Ally Financial's Q4 Earnings Surge, Shares Rise

New York, January 18, 2023 - Ally Financial Inc.'s fourth-quarter earnings soared, driven by a better-than-expected net interest margin, reduced provisions for bad debt, and lower expenses.

* Net income jumped 74% to $108 million, or 26 cents per share.
* Loan-loss provisions of $557 million fell below analysts' estimates of $656.9 million.
* Net interest margin expanded 11 basis points year-over-year to 3.3%, with Ally forecasting a NIM of 3.55% to 3.65% for 2023.

Ally also announced a deal with CardWorks Inc. to divest its credit-card business and a $2.3 billion loan portfolio.

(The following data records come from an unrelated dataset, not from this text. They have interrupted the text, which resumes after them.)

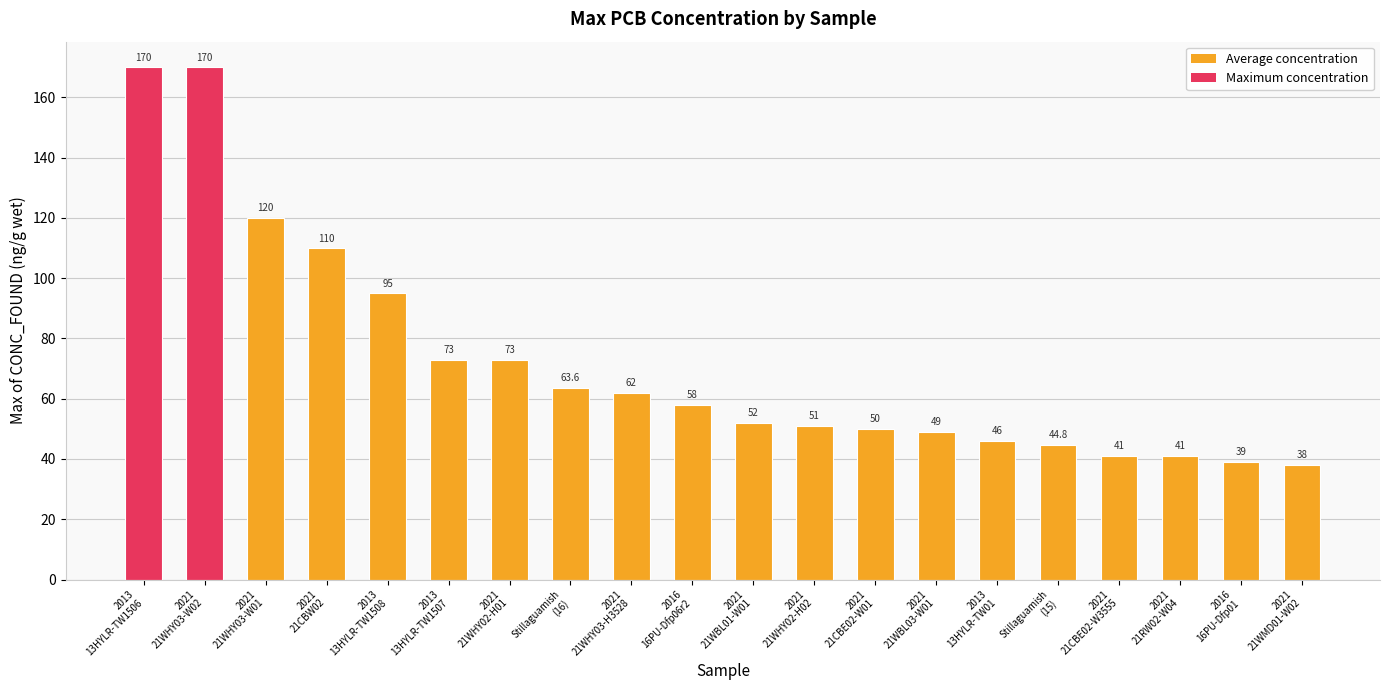

Where does the data first go above 58?

2013
13HYLR-TW1506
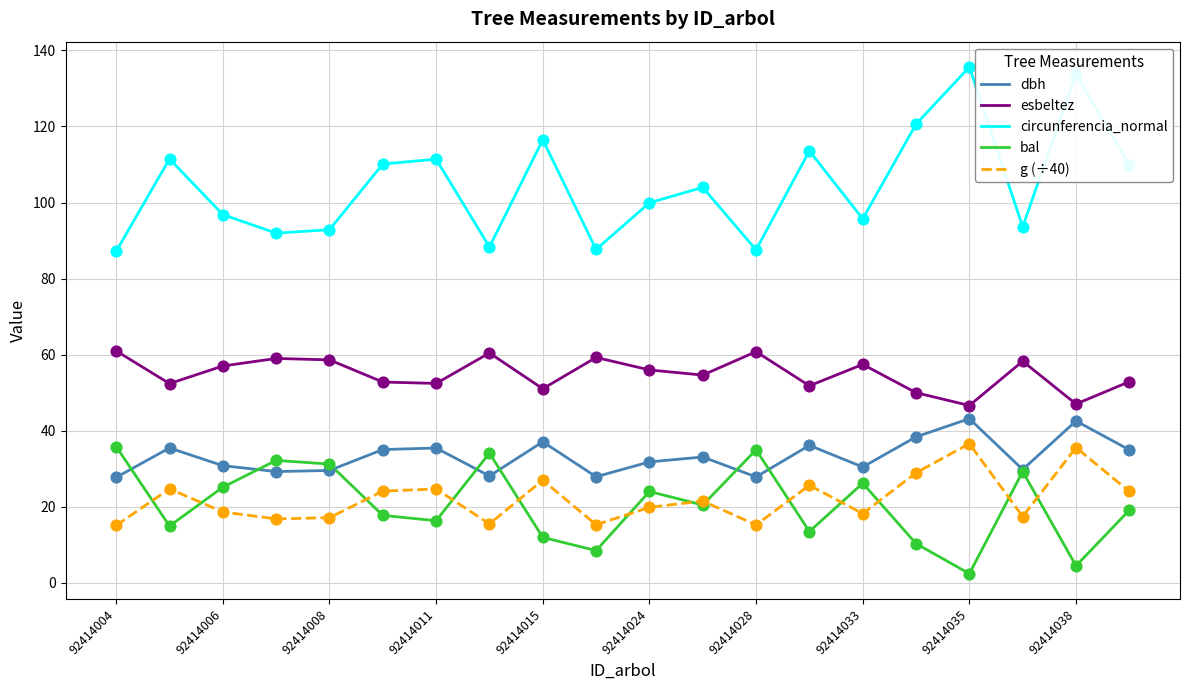

Which series has the largest total across all categories?

circunferencia_normal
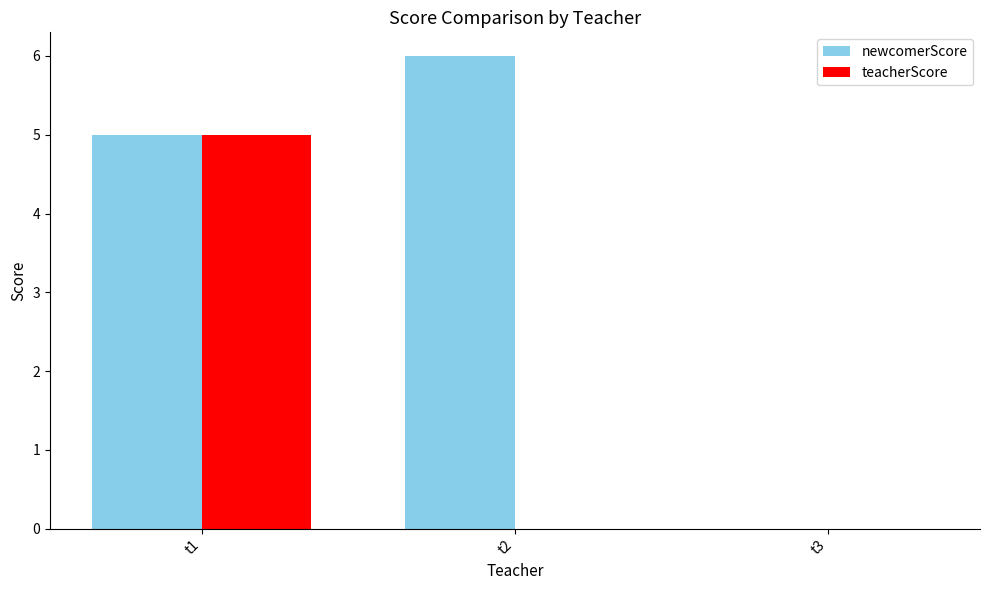

What is the total value across all series at t2?

6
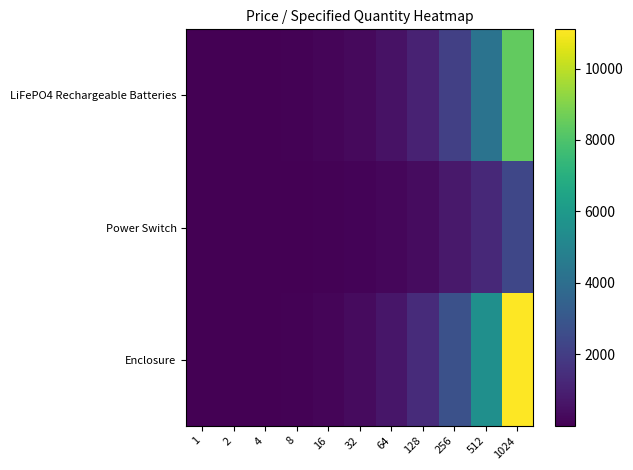

Reading left to right, transcribe all the data shown in this chart.

LiFePO4 Rechargeable Batteries: 1=9.0	2=17.2	4=34.1	8=68.2	16=136.3	32=269.8	64=528.0	128=1056.0	256=2112.0	512=4224.0	1024=8448.0
Power Switch: 1=3.8	2=7.7	4=15.4	8=30.7	16=58.9	32=117.8	64=215.0	128=389.1	256=768.0	512=1269.8	1024=2375.7
Enclosure: 1=10.8	2=21.7	4=43.3	8=86.7	16=173.4	32=346.8	64=693.5	128=1387.0	256=2774.0	512=5548.0	1024=11096.1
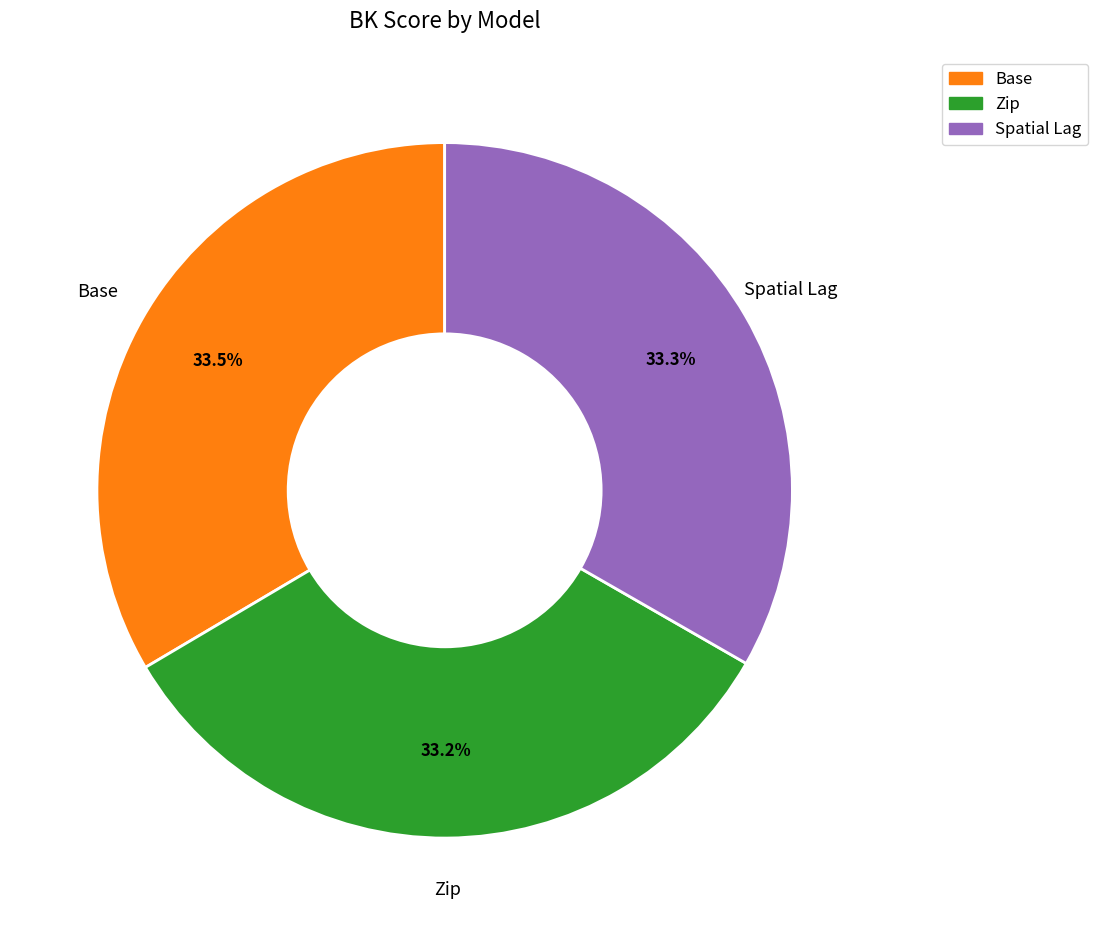

Is there any slice that represents more than half of the pie?

No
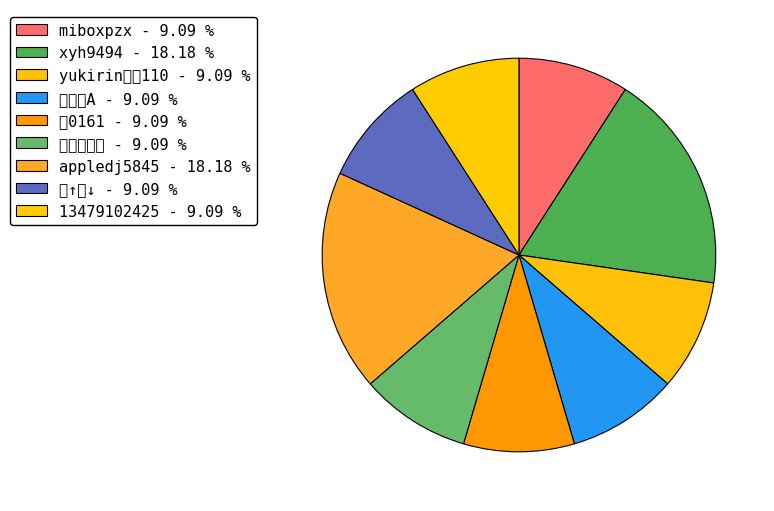

How many segments does this pie chart have?

9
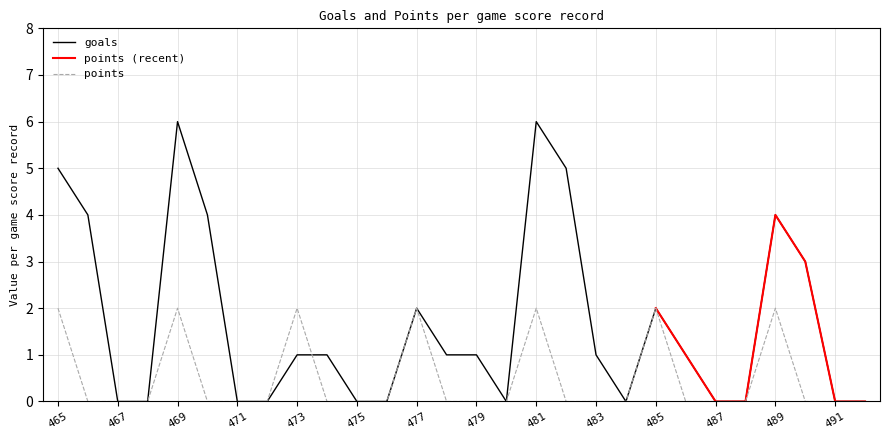

How many times do goals and points cross each other?

1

However, the company's credit quality has been impacted by rising net charge-offs in its consumer auto loan portfolio, particularly those originated in 2022. The fourth-quarter retail auto net charge-off rate increased 13 basis points to 2.34% year-over-year.

Ally expects net charge-off rates to range from 2% to 2.25% in 2023. Nevertheless, the company remains optimistic about its financial outlook, citing strong momentum across its businesses, improved credit outlook, and disciplined expense management.

"As we enter 2023, I am encouraged by the strong momentum across our business," said CEO Michael Rhodes. "This optimism is driven by an improved outlook on credit, a balance sheet well positioned for margin expansion, and continued disciplined management of expenses and capital."

Ally's shares surged as much as 8.7%, the highest intraday gain in a year. They closed Wednesday's trading session at $40.33, up 5.6%.